DOENTES RENAIS CRÔNICOS COBRAM CONSTRUÇÃO DO CENTRO DE NEFROLOGIA EM SANTARÉM: De
acordo com a denúncia realizada pelo presidente da Associação dos
Doentes Renais Crônicos do Oeste do Pará (ARCOP), Miguel da Conceição
Maciel, a cada mês que passa aumenta a demanda de paciente que precisam
realizar hemodiálise em Santarém. Porém, os pacientes estão passando por
muitas dificuldades para serem atendidos. “Mesmo com a Ação Civil
Pública (ACP) impetrada pelo Ministério Público Estadual (MPE) contra o
Estado do Pará, a única providência efetivada foi à implantação do
quarto turno de homodiálise no Hospital Regional do Baixo Amazonas
(HRBA), fato este que não conseguiu amenizar a situação dos que precisam
urgentemente do tratamento, uma vez que a demanda no último ano
aumentou bastante. Hoje no Hospital Municipal, existem pacientes
internados, ocupando leitos que poderiam servir para outros doentes.

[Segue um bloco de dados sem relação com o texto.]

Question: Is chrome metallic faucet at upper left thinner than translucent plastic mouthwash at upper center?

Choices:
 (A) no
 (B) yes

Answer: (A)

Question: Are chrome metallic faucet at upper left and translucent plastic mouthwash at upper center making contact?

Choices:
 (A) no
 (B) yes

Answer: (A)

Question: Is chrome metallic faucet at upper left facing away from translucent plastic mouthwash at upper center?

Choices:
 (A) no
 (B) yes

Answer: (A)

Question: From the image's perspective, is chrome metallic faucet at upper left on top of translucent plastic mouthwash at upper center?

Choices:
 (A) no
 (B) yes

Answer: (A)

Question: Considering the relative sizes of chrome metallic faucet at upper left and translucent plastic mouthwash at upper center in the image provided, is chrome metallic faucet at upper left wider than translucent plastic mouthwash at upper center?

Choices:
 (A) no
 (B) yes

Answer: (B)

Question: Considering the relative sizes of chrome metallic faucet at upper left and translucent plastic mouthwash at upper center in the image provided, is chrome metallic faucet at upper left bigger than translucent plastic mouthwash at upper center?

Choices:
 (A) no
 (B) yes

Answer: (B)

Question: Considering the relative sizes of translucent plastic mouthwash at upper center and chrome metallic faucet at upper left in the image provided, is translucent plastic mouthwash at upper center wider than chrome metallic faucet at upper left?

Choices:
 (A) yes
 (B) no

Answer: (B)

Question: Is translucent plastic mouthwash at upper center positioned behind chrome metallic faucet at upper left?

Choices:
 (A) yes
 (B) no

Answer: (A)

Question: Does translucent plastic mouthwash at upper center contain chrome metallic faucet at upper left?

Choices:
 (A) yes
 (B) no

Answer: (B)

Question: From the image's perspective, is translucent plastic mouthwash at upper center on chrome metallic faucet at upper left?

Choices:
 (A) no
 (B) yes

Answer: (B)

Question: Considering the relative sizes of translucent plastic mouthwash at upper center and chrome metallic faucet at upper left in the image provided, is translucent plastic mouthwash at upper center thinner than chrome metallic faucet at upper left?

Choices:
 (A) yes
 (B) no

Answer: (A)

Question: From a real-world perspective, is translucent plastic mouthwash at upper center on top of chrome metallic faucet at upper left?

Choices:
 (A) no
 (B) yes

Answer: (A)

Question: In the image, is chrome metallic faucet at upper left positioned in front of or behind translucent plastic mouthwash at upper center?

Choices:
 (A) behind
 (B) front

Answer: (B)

Essas pessoas precisam de hemodiálise em local adequado, que seria o
Centro de Nefrologia de Santarém, que também foi solicitado na ACP, mas
que até o momento nãos temos uma resposta concreta. Então, solicitamos
às autoridades que nos deem um retorno, pois são pessoas que estão
precisando de atendimento, e correm risco de morte”, afirmou Miguel.

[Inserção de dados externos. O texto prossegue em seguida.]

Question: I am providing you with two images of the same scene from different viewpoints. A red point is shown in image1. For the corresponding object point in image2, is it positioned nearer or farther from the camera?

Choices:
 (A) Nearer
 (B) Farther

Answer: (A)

Segundo o presidente da ARCOP, o serviço
de hemodiálise é de responsabilidade do Estado. Tanto o Hospital
Regional, quanto o Hospital Municipal oferecem o serviço, por meio de um
termo de cooperação técnica entre estado e município. O HRBA dispõe de
30 máquinas de hemodiálise, sendo 27 em funcionamento e outras três como
reservas. E o Hospital Municipal conta com 10 equipamentos. Os
equipamentos das duas instituições juntas estão com dificuldades de
atender a demanda.
No mês de maio do ano passado, o MPE de
Santarém ajuizou ação civil pública contra o Estado do Pará, para a
construção de um centro de Nefrologia no município, e para a implantação
do quarto turno do serviço de hemodiálise no hospital regional do Baixo
Amazonas. A ACP foi ajuizada pela 8ª promotoria de justiça de Direitos
Constitucionais – Educação e Saúde. O município de Santarém é polo de
atendimento para os municípios do oeste do Pará e desde 2012 o MPE atua
na tentativa de melhorar o serviço, em conjunto com a Associação dos
Doentes Renais Crônicos do Oeste do Pará (ARCOP).
CENTRO DE NEFROLOGIA:
Na época, o turno extra seria a solução de curto prazo, considerando que
a Organização Mundial de Saúde prevê o aumento em 10%, a cada ano, do
número de pacientes renais crônicos. Então, a solução seria a criação de
um Centro de Nefrologia, que são unidades certificadas como Hospitais
de Ensino, que oferecem todos os atendimentos necessários aos portadores
de doença renal, incluindo ambulatório, internação e todas as
modalidades de diálise.
A ACP requereu a determinação de liminar
para que fosse iniciado, imediatamente, o 4º turno do serviço de
hemodiálise no Hospital Regional. Em caso de concessão da liminar,
requeria aplicação de multa por descumprimento, a ser revertida em
políticas públicas voltadas para o atendimento de pacientes renais
crônicos.
E que no prazo de quatro meses, o Estado
apresentasse planejamento técnico e medidas administrativas para a
construção do Centro de Nefrologia em Santarém, com quantitativo de
máquinas necessárias, devendo a conclusão de todo o processo de
construção e início do funcionamento ocorrer no período máximo de cinco
meses subsequentes a esse período.
Porém, o processo ainda tramita na
justiça, sem qualquer definição, o que tem gerado motivo de muita
preocupação para os pacientes que sofrem de doenças renais crônicas, e
precisam de hemodiálise para sobreviver.